= Stewarton coat of arms =

The Stewarton coat of arms represents Stewarton, in East Ayrshire, Scotland. It is described in the public Register of all Arms and Bearing in Scotland as follows:

Per pale Or and Azure: a fess chequy per pale, dexter of the Second and Argent, sinister of the Third and Gules, surmounted of a shakefork, Sable overall, all between a bonnet of the second, with a round tassel of the Fourth, and an annulet of the First, stoned of the Fourth, in chief, and another similar bonnet and a mullet of the Third in base.

Above the Shield is placed a coronet a circlet richly chased from which are issuant four thistle leaves(one and two halves visible) and four pine cones(two visible) or, and in an Escrol below the same this Motto "Knit Weel."

By demonstration of which Ensigns Armorial the Stewarton and District Community is, amongst all Nobles and in all Places of Honor, to be taken, numbered, accounted and received as an Incorporation Noble in the Noblesse of Scotland.

== Origin of the arms ==

The roots of Stewarton go back to 1283, when the lands of Stewarton were put into a separate lordship and became the inheritance of James, High Stewart of Scotland. When the House of Stewart came to the throne of Scotland, Stewarton became property of the Crown.

The makeup of the arms has a long history, part of which is reputed to be due to an act which saved the life of Malcolm Canmore, who became King Malcolm III in 1058. While on the run from MacBeth's men, he was saved by a Stewarton farmer, named Cunninghame, who hid him under forked hay. Upon becoming king, he gave the farmer the Corsehill Estate.

The town of Stewarton developed around a church.
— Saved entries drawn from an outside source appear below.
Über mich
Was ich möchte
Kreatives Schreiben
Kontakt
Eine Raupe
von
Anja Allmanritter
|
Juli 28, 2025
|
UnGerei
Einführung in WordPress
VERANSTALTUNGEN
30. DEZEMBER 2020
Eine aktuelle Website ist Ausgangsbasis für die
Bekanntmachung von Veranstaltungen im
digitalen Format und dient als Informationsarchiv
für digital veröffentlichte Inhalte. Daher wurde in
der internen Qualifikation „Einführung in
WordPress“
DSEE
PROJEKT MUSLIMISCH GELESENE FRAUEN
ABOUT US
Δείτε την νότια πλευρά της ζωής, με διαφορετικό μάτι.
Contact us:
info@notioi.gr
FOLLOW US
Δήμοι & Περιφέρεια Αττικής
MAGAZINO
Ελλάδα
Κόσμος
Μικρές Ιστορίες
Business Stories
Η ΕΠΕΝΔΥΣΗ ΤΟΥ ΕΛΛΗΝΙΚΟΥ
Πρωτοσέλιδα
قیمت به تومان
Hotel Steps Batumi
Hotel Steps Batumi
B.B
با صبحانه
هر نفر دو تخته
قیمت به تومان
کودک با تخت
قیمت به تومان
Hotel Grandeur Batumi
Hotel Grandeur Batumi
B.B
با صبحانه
After the Reformation the land belonging to the church passed into "lay hands", and Stewarton was administered by commissioners and magistrates, whose offices were not filled by free election, and their tenure has no fixed date. The act of Parliament of 1868 ended this autocratic rule and laid the foundations of democratic government. The town became a police burgh in 1868 and, like many other Scottish towns, had its coat of arms – a Stewarton Bonnet over a Shake Fork and inscribed motto "Over Fork Over".

However, this coat of arms was not officially registered, and it was not until 1955 that the burgh obtained one. The legend of Malcolm Canmore and the Stewarton farmer was not accepted by Sir Thomas Innes of Learney, Lord Lyon King of Arms, and since he had the power of execution the town council had to accept his design.
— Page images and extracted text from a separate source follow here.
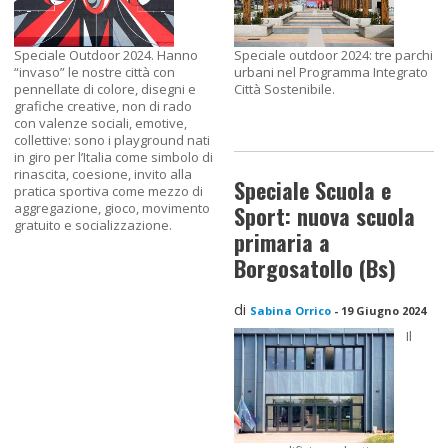
Speciale Outdoor 2024. Hanno
Speciale outdoor 2024: tre parchi
“invaso” le nostre città con
urbani nel Programma Integrato
pennellate di colore, disegni e
Città Sostenibile.
grafiche creative, non di rado
con valenze sociali, emotive,
collettive: sono i playground nati
in giro per l’Italia come simbolo di
rinascita, coesione, invito alla
Speciale Scuola e
pratica sportiva come mezzo di
aggregazione, gioco, movimento
Sport: nuova scuola
gratuito e socializzazione.
primaria a
Borgosatollo (Bs)
di
Sabina Orrico
-
19 Giugno 2024
Il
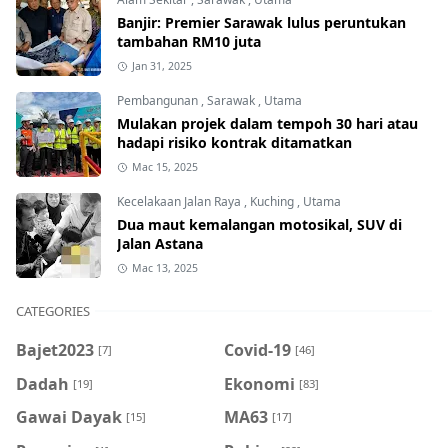
Banjir: Premier Sarawak lulus peruntukan
tambahan RM10 juta
Jan 31, 2025
Pembangunan
,
Sarawak
,
Utama
Mulakan projek dalam tempoh 30 hari atau
hadapi risiko kontrak ditamatkan
Mac 15, 2025
Kecelakaan Jalan Raya
,
Kuching
,
Utama
Dua maut kemalangan motosikal, SUV di
Jalan Astana
Mac 13, 2025
CATEGORIES
Bajet2023
Covid-19
[7]
[46]
Dadah
Ekonomi
[19]
[83]
Gawai Dayak
MA63
[15]
[17]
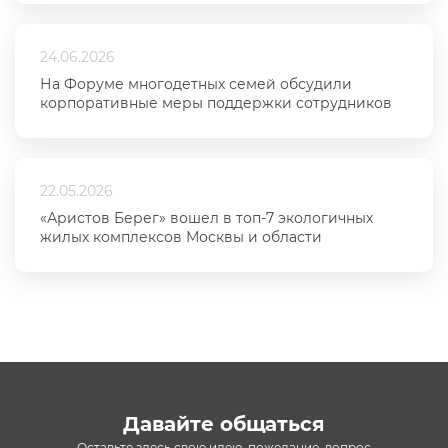
24.06.2026
На Форуме многодетных семей обсудили
корпоративные меры поддержки сотрудников
22.05.2026
«Аристов Берег» вошел в топ-7 экологичных
жилых комплексов Москвы и области
Давайте общаться
Оставьте здесь свою идею, пожелание, вопрос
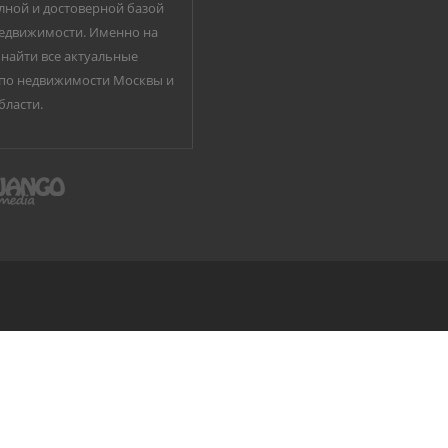
лной и достоверной базой
едвижимости. Именно на
найти все актуальные
по недвижимости Москвы и
бласти.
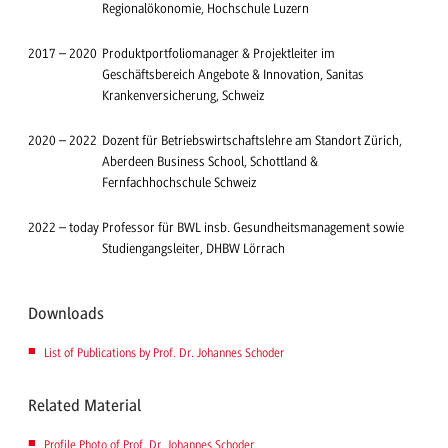
Regionalökonomie, Hochschule Luzern
2017
–
2020
Produktportfoliomanager & Projektleiter im
Geschäftsbereich Angebote & Innovation, Sanitas
Krankenversicherung, Schweiz
2020
–
2022
Dozent für Betriebswirtschaftslehre am Standort Zürich,
Aberdeen Business School, Schottland &
Fernfachhochschule Schweiz
2022
–
today
Professor für BWL insb. Gesundheitsmanagement sowie
Studiengangsleiter, DHBW Lörrach
Downloads
List of Publications by Prof. Dr. Johannes Schoder
Related Material
Profile Photo of Prof. Dr. Johannes Schoder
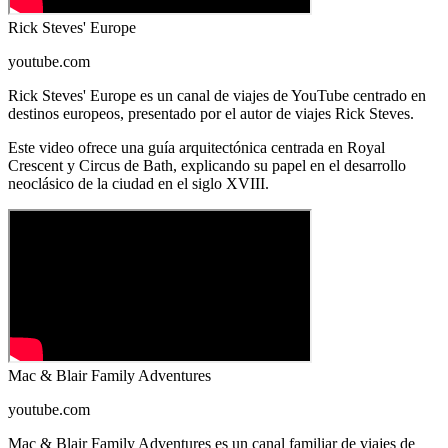
Rick Steves' Europe
youtube.com
Rick Steves' Europe es un canal de viajes de YouTube centrado en
destinos europeos, presentado por el autor de viajes Rick Steves.
Este video ofrece una guía arquitectónica centrada en Royal
Crescent y Circus de Bath, explicando su papel en el desarrollo
neoclásico de la ciudad en el siglo XVIII.
Mac & Blair Family Adventures
youtube.com
Mac & Blair Family Adventures es un canal familiar de viajes de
The motto was changed to Knit Weel, a compliment to the towns ancient industry. The design includes part of the baronial arms of the Earls of Douglas, Earls of Arran, the Cunninghames of Corsehill, and the Montgomeries of Lainshaw. These prominent families had early association with the burgh, and their arms share a place with the bonnets, which represent the Town and Trade.

From 1955 to 1975 the people of Stewarton were familiar with the coat of arms. The local government reorganisation enforced in 1975 meant that the existing burghs and their councils were abolished and the rights to use the coat of arms was lost.

Stewarton and District Community Council petitioned the Lord Lyon for the return of the Stewarton coat of arms. The re-granting of the arms ceremony, by the Lord Lyon King of Arms representative, took place prior to the Bonnet Guild's Crowning Ceremony for the Corsehill Queen on Saturday 15 June 2002.